Cloud computing shapes how every Salesforce program works. Recognising the constraints early avoids surprises later.
- Design within governor limits from the start
Multi-tenancy means governor limits matter. Bulkify Apex, batch large data work, and respect SOQL and DML limits. Treat them as design constraints, not surprises to debug around.
- Plan for the three-times-yearly release cadence
Subscribe to Salesforce release notes. Run regression testing against the relevant sandbox release windows. Plan training and communications for major feature additions.
- Choose the right Salesforce region
For regulated workloads, pick a Salesforce region that meets your data-residency requirements. Hyperforce expanded regional choice; pick deliberately.
- Build integration on the API-first model
Every integration uses the same APIs the UI uses. Master REST, Bulk, and Pub/Sub for the bulk of integration work; reach for SOAP only when partner constraints require it.
- Use Trust.salesforce.com for operational visibility
Subscribe to the Trust portal feeds for the instance you run on.
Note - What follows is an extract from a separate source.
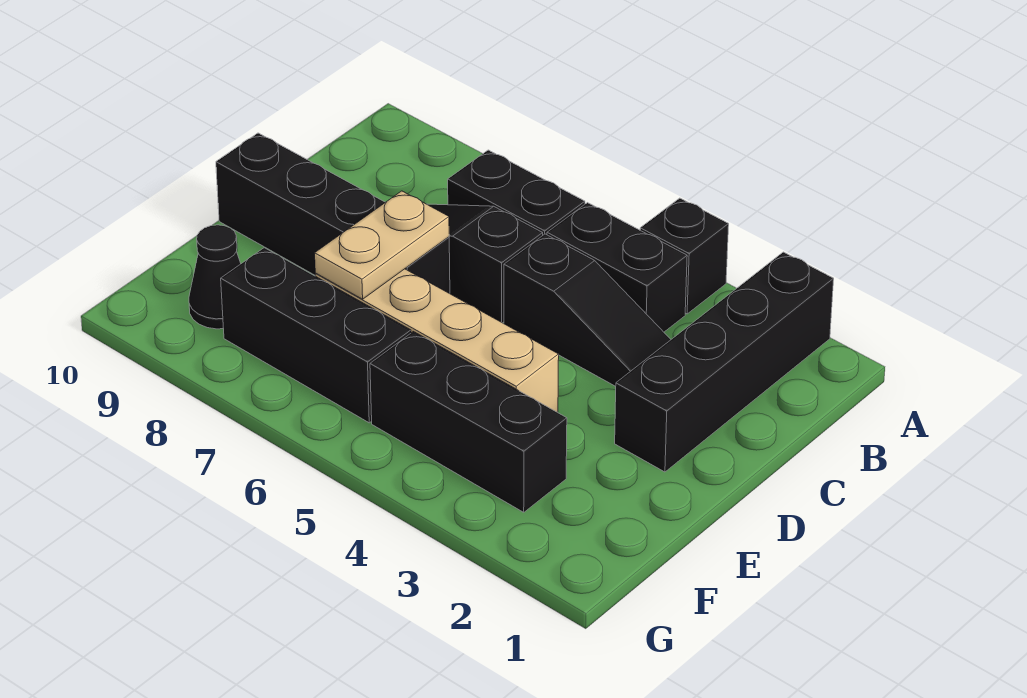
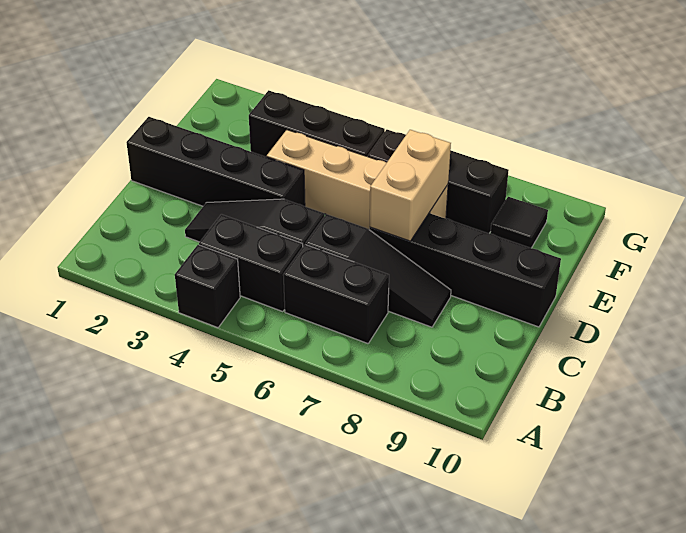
black 1x4 brick [615,252,834,472] -> black 1x4 brick turned to [126,117,305,206]
tan 1x2 plate [315,191,449,299] -> tan 1x2 brick [370,130,451,241]
black 1x1 cone [189,225,241,329] -> black 1x1 tile [490,197,548,248]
Real-time production status and planned maintenance live there; customer support tickets cite Trust data routinely.
- Multi-tenancy drives governor limits. Designing code without considering limits produces production failures.
- Three-times-yearly releases happen whether you are ready or not. Plan testing around the windows.
- Data residency requirements limit which Salesforce regions you can run on. Confirm before deployment.
- Cloud computing requires trusting the vendor. Salesforce publishes Trust data; use it for operational decisions.